● Auszug:

┄┄┄┄┄┄┄┄┄┄

10 Gemäß § 82 Abs. 1 SG ist für Klagen der Soldaten aus dem Wehrdienstverhältnis der Verwaltungsrechtsweg gegeben, soweit nicht ein anderer Rechtsweg gesetzlich vorgeschrieben ist. Der Rechtsweg zu den Wehrdienstgerichten ist gemäß § 17 Abs. 1 Satz 1 WBO (hier i. V. m. § 21 Abs. 2 Satz 1 WBO) für die Fälle vorgesehen, in denen Gegenstand der Beschwerde des Soldaten eine Verletzung seiner Rechte oder eine Verletzung von Pflichten eines Vorgesetzten ihm gegenüber ist, die im Zweiten Unterabschnitt des Ersten Abschnitts des Soldatengesetzes mit Ausnahme der §§ 24, 25, 30 und 31 geregelt sind.

┄┄┄┄┄┄┄┄┄┄

● Deine Aufgabe: Welcher Rechtsweg ist laut dem Auszug nach § 82 Abs. 1 SG für Klagen der Soldaten aus dem Wehrdienstverhältnis gegeben?

┄┄┄┄┄┄┄┄┄┄

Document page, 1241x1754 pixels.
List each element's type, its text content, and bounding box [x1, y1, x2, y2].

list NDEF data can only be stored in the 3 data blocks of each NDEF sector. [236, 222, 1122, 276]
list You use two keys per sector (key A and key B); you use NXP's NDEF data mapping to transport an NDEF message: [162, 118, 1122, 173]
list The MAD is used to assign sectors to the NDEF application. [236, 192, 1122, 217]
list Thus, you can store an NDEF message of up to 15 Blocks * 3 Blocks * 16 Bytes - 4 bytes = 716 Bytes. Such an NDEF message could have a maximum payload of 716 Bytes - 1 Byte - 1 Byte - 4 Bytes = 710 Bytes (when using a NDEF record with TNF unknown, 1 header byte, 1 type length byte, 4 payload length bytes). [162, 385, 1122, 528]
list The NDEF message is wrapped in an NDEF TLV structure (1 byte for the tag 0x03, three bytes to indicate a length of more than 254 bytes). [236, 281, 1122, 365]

┄┄┄┄┄┄┄┄┄┄

● Antwort: Der Verwaltungsrechtsweg, soweit nicht ein anderer Rechtsweg gesetzlich vorgeschrieben ist.